In your particular case, it's possible that you've accidentally released the UIScrollView object, but still have a pointer to where the old deallocated object was. This would give you a crash on the next call to any method in UIScrollView, and since zoomScale is a getter accessor, it counts as a method call. The most obvious symptom of this problem would be an EXC_BAD_ACCESS exception in the debugger console when the crash occurs.

Tyler
Tyler, I am sending a message to one of the parms passed to a ScrollViewDelegate method:- (UIView *)viewForZoomingInScrollView:(UIScrollView *)scrollView;I successfully use various properties of scrollView such as scrollView.contentSize and scrollView.contentOffset I can work around this bug by observing changes to scrollView.contentSize and forming a ratio of: scrollView.contentSize/self.unzoomedContentSize.This is not really a show stopper for me. It just worries me a bit about what other buggish bits are lying under rocks in the UIScrollView garden.-Doug
dugla
+2  A: 

I get this and I thought it was because accessing zoomScale ends up calling viewForZoomingInScrollView, resulting in infinite recursion.

But I'm just speculating...

moshy
You're the winner moshy. For some inscrutable reason. scrollView.zoomScale involves a call to viewForZoomingInScrollView: so making the call within that methods recurses. In fact my debugger is currently trying to show me the output of 104684 stack frames.
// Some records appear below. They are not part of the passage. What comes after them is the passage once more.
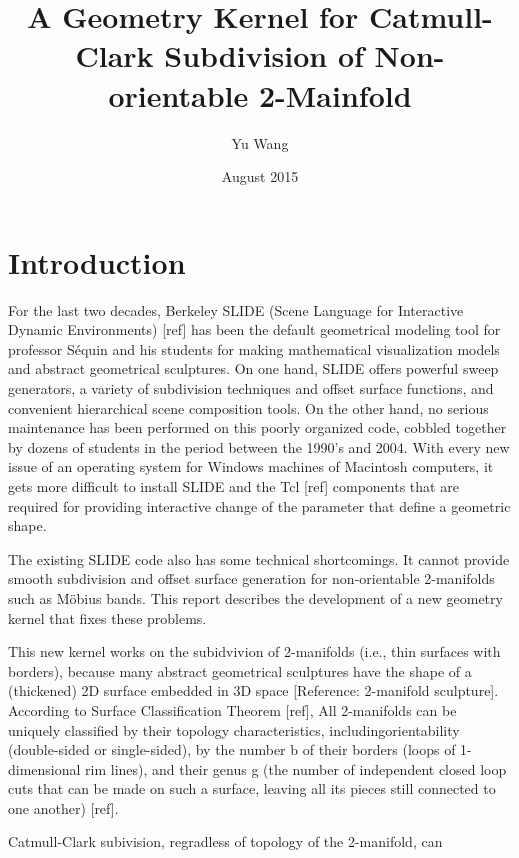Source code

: \documentclass[12pt]{article}
\title{A Geometry Kernel for Catmull-Clark Subdivision of Non-orientable 2-Mainfold}
\author{Yu Wang}
\date{August 2015}
\begin{document}
\maketitle
\newpage

\tableofcontents
\newpage
\section{Introduction}
For the last two decades, Berkeley SLIDE (Scene Language for Interactive Dynamic Environments) [ref] has been the default geometrical modeling tool for professor Séquin and his students for making mathematical visualization models and abstract geometrical sculptures.  On one hand, SLIDE offers powerful sweep generators, a variety of subdivision techniques and offset surface functions, and convenient hierarchical scene composition tools.  On the other hand, no serious maintenance has been performed on this poorly organized code, cobbled together by dozens of students in the period between the 1990’s and 2004.  With every new issue of an operating system for Windows machines of Macintosh computers, it gets more difficult to install SLIDE and the Tcl [ref] components that are required for providing interactive change of the parameter that define a geometric shape.

The existing SLIDE code also has some technical shortcomings.  It cannot provide smooth subdivision and offset surface generation for non-orientable 2-manifolds such as Möbius bands.  This report describes the development of a new geometry kernel that fixes these problems.

This new kernel works on the subidvivion of 2-manifolds (i.e., thin surfaces with borders), because many abstract geometrical sculptures have the shape of a (thickened) 2D surface embedded in 3D space [Reference: 2-manifold sculpture]. According to Surface Classification Theorem [ref], All 2-manifolds can be uniquely classified by their topology characteristics, includingorientability (double-sided or single-sided), by the number b of their borders (loops of 1-dimensional rim lines), and their genus g (the number of independent closed loop cuts that can be made on such a surface, leaving all its pieces still connected to one another) [ref]. 

Catmull-Clark subivision, regradless of topology of the 2-manifold, can 
\end{document}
Oy. I'm thinkin' I'll keep my distance from this method.Good lookin' out. Cheers.
dugla
A: 

Doug thanks for that fix. Why didn't I think of that? >_<

And just as the OP said, grabbing the zoomScale property fires viewForZoomingInScrollView everytime.

Pretty much, don't use the zoomScale property inside viewForZoomingInScrollView, if you do? CRASH!!!!

JD
A: 

Doug, thanks for that workaround. It worked great!!